Trasferimento fittizio della sede sociale e fallimento

La Redazione
21 Marzo 2016

Il trasferimento della sede sociale all'estero non sottrae la società dalla procedura fallimentare regolarmente istituita dinanzi al giudice italiano, laddove al trasferimento formale della sede non sia seguito l'effettivo spostamento del centro principale degli interessi della società, posto che a tal proposito deve aversi riguardo al luogo in cui si forma la volontà dell'ente e in cui operano abitualmente gli organi sociali.

Il trasferimento della sede sociale all'estero non sottrae la società dalla procedura fallimentare regolarmente istituita dinanzi al giudice italiano, laddove al trasferimento formale della sede non sia seguito l'effettivo spostamento del centro principale degli interessi della società, posto che a tal proposito deve aversi riguardo al luogo in cui si forma la volontà dell'ente e in cui operano abitualmente gli organi sociali.

Il caso. Una s.r.l. impugnava la sentenza con cui il Tribunale di Parma ne aveva dichiarato il fallimento sostenendo il difetto di giurisdizione del giudice italiano per aver trasferito la propria sede sociale in Romania prima della proposizione dell'istanza di fallimento. Rilevata l'assenza di un trasferimento effettivo della sede all'estero, la Corte d'appello di Bologna confermava la giurisdizione del giudice italiano con provvedimento impugnato dalla s.r.l. dinanzi alla Corte di Cassazione.

Il trasferimento della sede sociale.

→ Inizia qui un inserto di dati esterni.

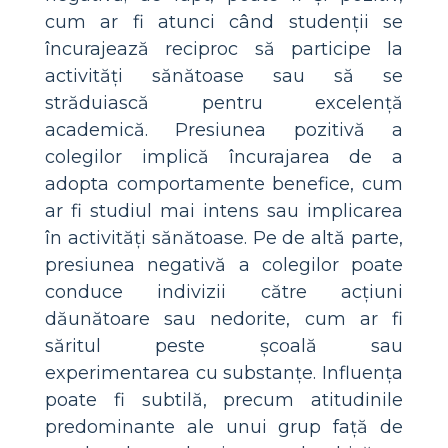
cum ar fi atunci când studenții se
încurajează reciproc să participe la
activități sănătoase sau să se
străduiască pentru excelență
academică. Presiunea pozitivă a
colegilor implică încurajarea de a
adopta comportamente benefice, cum
ar fi studiul mai intens sau implicarea
în activități sănătoase. Pe de altă parte,
presiunea negativă a colegilor poate
conduce indivizii către acțiuni
dăunătoare sau nedorite, cum ar fi
săritul peste școală sau
experimentarea cu substanțe. Influența
poate fi subtilă, precum atitudinile
predominante ale unui grup față de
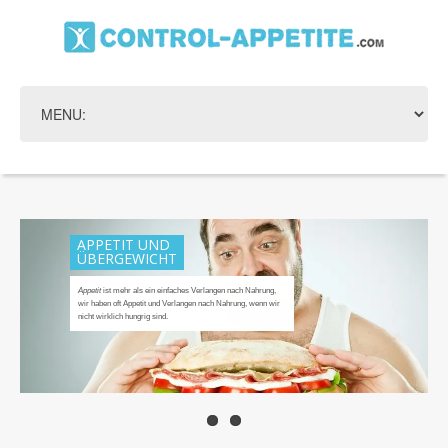
WIE KONTROLLIERT
MAN DEN APPETIT?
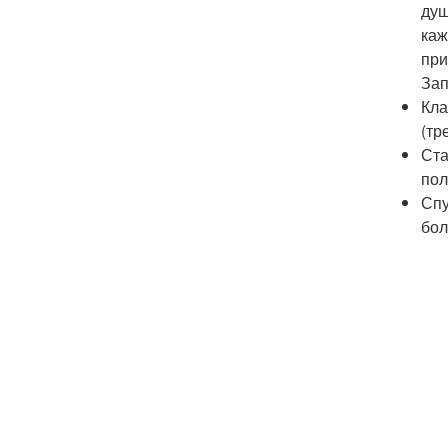
душ
каж
при
Зап
Кла
(тр
Ста
пол
Спу
бол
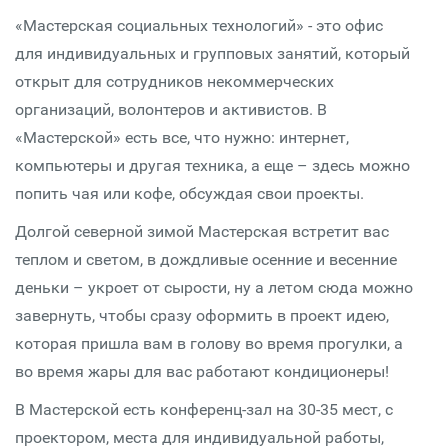
«Мастерская социальных технологий» - это офис
для индивидуальных и групповых занятий, который
открыт для сотрудников некоммерческих
организаций, волонтеров и активистов. В
«Мастерской» есть все, что нужно: интернет,
компьютеры и другая техника, а еще – здесь можно
попить чая или кофе, обсуждая свои проекты.
Долгой северной зимой Мастерская встретит вас
теплом и светом, в дождливые осенние и весенние
деньки – укроет от сырости, ну а летом сюда можно
завернуть, чтобы сразу оформить в проект идею,
которая пришла вам в голову во время прогулки, а
во время жары для вас работают кондиционеры!
В Мастерской есть конференц-зал на 30-35 мест, с
проектором, места для индивидуальной работы,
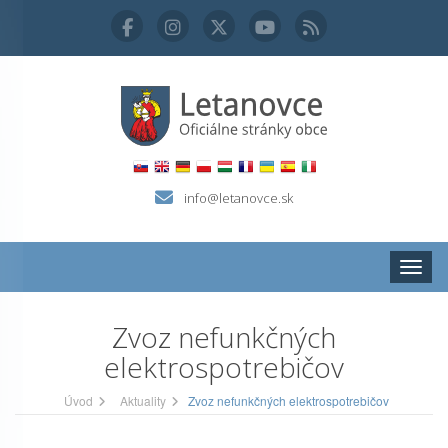
info@letanovce.sk
Zobraz
Zvoz nefunkčných
elektrospotrebičov
Úvod
Aktuality
Zvoz nefunkčných elektrospotrebičov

Determinante risulta la censura con cui la società lamenta la ritenuta sussistenza della giurisdizione italiana in quanto il trasferimento della sede dell'impresa all'estero era avvenuto prima del deposito dell'istanza di fallimento, circostanza da cui il giudice di merito avrebbe dovuto desumere che il centro degli interessi principali del debitore fosse coincidente con la sede statutaria, come previsto dall'art. 3 del Regolamento CE n. 1349/2000.

La coincidenza tra sede legale e sede “effettiva”. La doglianza così prospettata risulta priva di fondamento poiché, secondo il costante orientamento della Corte di Giustizia Unione Europea (sentenza 20 ottobre 2011, n. 396 e 2 maggio 2006, n. 341), per distinguere la sede effettiva di una società da quella fittizia occorre fare riferimento al luogo dell'amministrazione principale della persona giuridica. Se dunque gli organi direttivi e di controllo della società si trovano presso la sede statutaria e in quel luogo vengono assunte le decisioni fondamentali per l'ente, in modo riconoscibile dai terzi, si conferma definitivamente la presunzione prescritta dal Regolamento CE citato.

Il superamento della presunzione. Se invece il luogo dell'amministrazione non si trova presso la sede statutaria della società, è possibile affermare che la sede effettiva non coincide con quella statutaria ed in tale ipotesi, per vincere la presunzione del Regolamento CE 1346/2000, occorre provare, secondo elementi rilevanti riconoscibili dai terzi, che il centro effettivo di direzione e controllo della società, nonché la gestione dei suoi interessi, siano situati in un altro Stato membro. Pertanto, se al trasferimento all'estero della sede legale della società non corrisponde poi nei fatti un concreto ed effettivo esercizio di attività di impresa nella nuova sede, la presunzione di coincidenza tra sede effettiva e nuova sede legale è superata.Sussiste dunque la giurisdizione dello Stato membro in cui permane il centro effettivo degli interessi della società indipendentemente dal trasferimento meramente fittizio della sede statutaria in altro Stato membro, come nel caso di specie.

Per questi motivi, la Corte di Cassazione rigetta il ricorso e condanna la ricorrente al pagamento delle spese processuali.